Press Revives Nigel Farage ‘Racism’ Claims From When He Was 13
The British press is having a field day digging up schoolyard stories about Nigel Farage.
Several former pupils from decades ago now claim the Reform UK leader said offensive things as a teenager at Dulwich College.
The Guardian tracked down contemporaries who accuse Farage, now 61, of racist and antisemitic comments as a schoolboy in the 1970s, allegations the Reform boss firmly denies.
The Guardian is famously very sensitive to spotting racism everywhere.
This is the paper that once suggested the “phallic necktie” is an outdated symbol of white male rule and has run pieces claiming gardening and hiking can reinforce racist structures.
So it’s no surprise they’re trawling through the 1977 archives for material over what someone supposedly said aged thirteen.
Accusing political opponents of racism, fascism or “reactionary” tendencies was a well-worn tactic in Soviet political warfare.

**Tasks for this exercise**
1: Name every item that the Farage article says the Guardian has linked to white male rule or to racist structures.
2: Reproduce the stretch of the Farage article from "This is the" through "said aged thirteen.", substituting "searching" for "trawling".
3: Condense the paragraph of the Farage article beginning "The Guardian tracked down contemporaries" into a single shorter sentence that retains its principal facts.

Collection entries:
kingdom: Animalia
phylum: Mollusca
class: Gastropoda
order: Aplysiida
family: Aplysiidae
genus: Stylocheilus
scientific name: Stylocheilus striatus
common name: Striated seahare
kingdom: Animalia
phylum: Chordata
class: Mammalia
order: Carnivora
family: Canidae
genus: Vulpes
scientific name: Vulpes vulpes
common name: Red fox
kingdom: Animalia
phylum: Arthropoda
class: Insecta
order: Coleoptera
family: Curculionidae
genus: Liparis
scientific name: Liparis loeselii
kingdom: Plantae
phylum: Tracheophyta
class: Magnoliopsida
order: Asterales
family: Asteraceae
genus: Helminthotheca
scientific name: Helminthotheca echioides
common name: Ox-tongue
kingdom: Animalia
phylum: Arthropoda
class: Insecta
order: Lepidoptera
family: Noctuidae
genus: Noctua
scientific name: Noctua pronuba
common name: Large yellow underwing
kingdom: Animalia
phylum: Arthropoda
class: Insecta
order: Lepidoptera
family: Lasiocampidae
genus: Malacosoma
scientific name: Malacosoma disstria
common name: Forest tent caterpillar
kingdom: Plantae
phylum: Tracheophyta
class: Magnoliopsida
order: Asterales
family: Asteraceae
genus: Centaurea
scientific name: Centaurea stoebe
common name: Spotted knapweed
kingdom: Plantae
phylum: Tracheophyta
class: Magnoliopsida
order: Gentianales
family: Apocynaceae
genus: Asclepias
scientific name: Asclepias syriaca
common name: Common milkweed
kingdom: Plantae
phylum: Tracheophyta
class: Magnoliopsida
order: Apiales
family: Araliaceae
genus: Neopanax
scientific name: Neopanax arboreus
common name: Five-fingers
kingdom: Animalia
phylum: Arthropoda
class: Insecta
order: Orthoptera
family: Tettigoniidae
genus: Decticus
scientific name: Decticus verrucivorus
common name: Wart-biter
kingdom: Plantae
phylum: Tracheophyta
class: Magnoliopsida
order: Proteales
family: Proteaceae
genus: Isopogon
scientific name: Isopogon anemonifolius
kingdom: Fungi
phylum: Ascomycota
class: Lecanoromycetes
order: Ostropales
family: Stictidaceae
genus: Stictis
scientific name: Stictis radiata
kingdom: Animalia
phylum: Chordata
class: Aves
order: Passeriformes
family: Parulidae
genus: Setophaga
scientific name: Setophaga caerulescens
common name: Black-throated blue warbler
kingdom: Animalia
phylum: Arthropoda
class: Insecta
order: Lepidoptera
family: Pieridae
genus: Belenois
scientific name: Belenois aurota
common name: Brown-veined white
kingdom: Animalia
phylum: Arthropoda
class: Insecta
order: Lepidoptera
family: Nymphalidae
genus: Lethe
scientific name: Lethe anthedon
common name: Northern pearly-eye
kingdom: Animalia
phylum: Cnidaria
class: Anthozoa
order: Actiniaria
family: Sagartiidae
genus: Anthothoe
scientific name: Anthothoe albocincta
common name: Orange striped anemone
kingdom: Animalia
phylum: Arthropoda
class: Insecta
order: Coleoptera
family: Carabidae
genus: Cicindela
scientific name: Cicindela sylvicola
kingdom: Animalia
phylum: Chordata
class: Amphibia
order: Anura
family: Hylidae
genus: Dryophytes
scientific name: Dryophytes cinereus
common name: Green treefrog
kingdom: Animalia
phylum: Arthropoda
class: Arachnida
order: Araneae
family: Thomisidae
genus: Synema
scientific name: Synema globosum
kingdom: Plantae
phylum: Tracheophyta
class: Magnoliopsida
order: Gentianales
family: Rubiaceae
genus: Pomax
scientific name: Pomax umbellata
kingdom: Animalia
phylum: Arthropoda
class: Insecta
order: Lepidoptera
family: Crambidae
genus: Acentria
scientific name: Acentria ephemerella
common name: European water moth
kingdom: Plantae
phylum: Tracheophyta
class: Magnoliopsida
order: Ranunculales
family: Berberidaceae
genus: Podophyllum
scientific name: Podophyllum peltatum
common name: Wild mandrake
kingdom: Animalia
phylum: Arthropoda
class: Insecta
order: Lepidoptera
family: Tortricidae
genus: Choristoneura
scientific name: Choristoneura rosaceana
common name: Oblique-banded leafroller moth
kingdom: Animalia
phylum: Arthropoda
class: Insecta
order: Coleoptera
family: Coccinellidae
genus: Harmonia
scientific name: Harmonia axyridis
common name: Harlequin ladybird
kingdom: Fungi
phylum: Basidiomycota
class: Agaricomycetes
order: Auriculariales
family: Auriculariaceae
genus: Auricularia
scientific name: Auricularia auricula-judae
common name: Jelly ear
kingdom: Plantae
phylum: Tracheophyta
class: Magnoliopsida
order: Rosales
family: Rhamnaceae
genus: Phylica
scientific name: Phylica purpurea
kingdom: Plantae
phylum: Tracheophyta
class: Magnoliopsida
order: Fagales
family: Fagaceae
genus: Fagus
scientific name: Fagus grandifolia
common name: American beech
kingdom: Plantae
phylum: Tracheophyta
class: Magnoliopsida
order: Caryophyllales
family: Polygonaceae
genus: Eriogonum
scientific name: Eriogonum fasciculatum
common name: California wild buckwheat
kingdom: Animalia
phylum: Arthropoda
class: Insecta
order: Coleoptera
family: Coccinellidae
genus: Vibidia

**Correct answers**
1: The "phallic necktie", gardening, hiking

2:
This is the paper that once suggested the “phallic necktie” is an outdated symbol of white male rule and has run pieces claiming gardening and hiking can reinforce racist structures.
So it’s no surprise they’re searching through the 1977 archives for material over what someone supposedly said aged thirteen.

3: The Guardian found former schoolmates who accuse Farage, now 61, of making racist and antisemitic comments as a schoolboy in the 1970s, which he firmly denies.